TL;DR Market cap is the price of one share multiplied by the number of shares that exist — the sticker price of the entire company.
The plain-English version
A share price alone tells you almost nothing, because companies slice themselves into wildly different numbers of shares.
Company A: $900 per share, 1 million shares → the whole company is priced at $900 million. Company B: $50 per share, 1 billion shares → the whole company is priced at $50 billion.
Company B's stock looks "cheaper" but the business is priced at more than 50 times Company A. That total — share price × share count — is the market capitalization.
The size classes
Investors sort companies into weight divisions:
- Mega cap — hundreds of billions to trillions. The giants everyone can name.

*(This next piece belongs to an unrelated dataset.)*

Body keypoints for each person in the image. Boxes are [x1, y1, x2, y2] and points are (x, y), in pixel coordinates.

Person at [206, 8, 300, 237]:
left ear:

- Large cap — roughly $10B and up. Established, widely covered.
- Mid cap — around $2B–$10B. Grown up, still growing.
- Small cap — around $250M–$2B. More room to run, more ways to die.

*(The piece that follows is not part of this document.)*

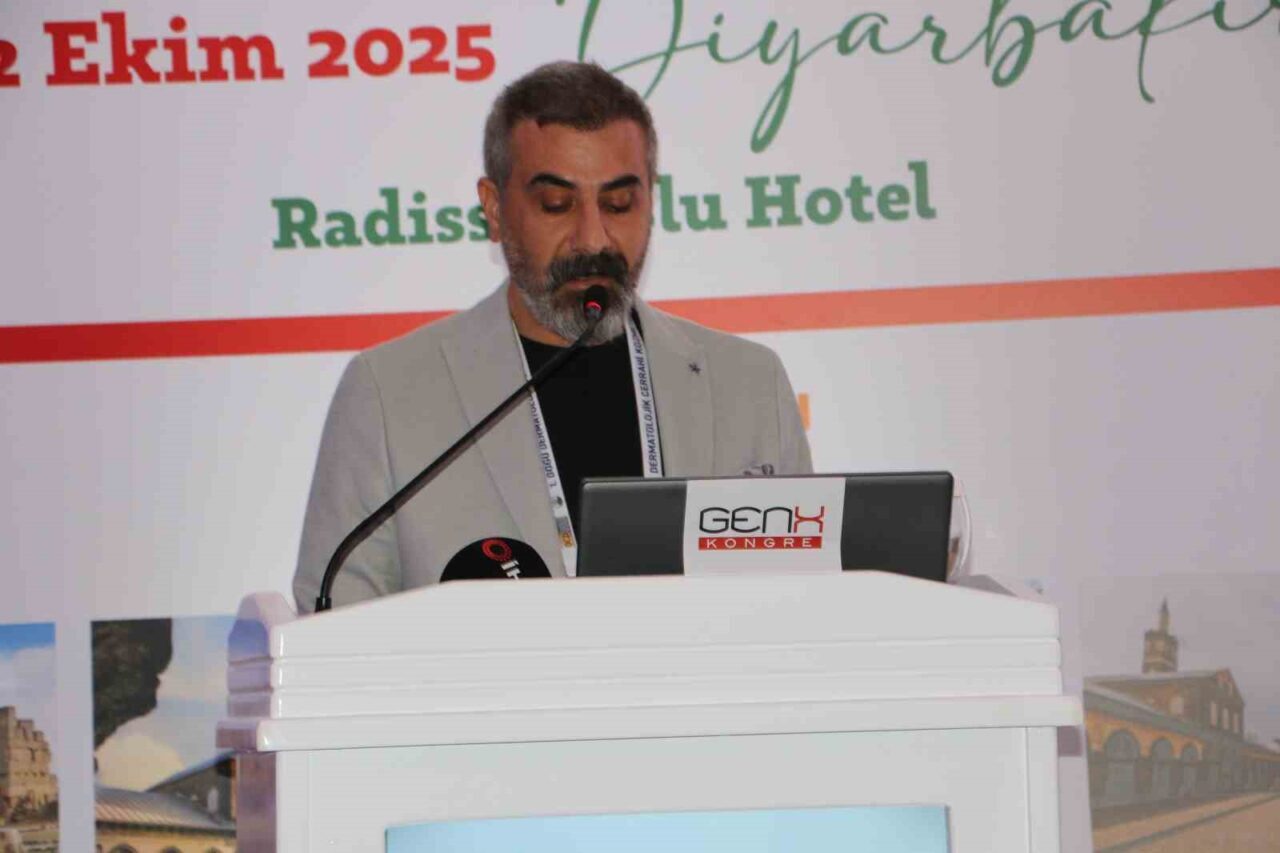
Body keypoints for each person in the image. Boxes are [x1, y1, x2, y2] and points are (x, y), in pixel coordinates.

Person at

- Micro/nano cap — below that. The wild west; where most scams live.
The common mistake
Thinking a low share price means room to grow. "It's only $2, if it just goes to $10 that's 5x!" — but if that company has two billion shares, it's already priced at $4 billion, and going to $10 means the market valuing it at $20 billion. Ask whether the company can plausibly be worth the new market cap, not whether the number looks small.
This is also why penny stocks aren't lottery tickets with better odds. The price per share is low because of the share count, not because the company is undiscovered.
Why you care
Market cap tells you what the market believes an entire business is worth, what index funds will include it, how volatile it's likely to be, and whether a headline number is impressive or laughable. It's the first number to check after the ticker.
Educational only — not investment advice. Big isn't safe and small isn't destiny; market cap is context, not a verdict.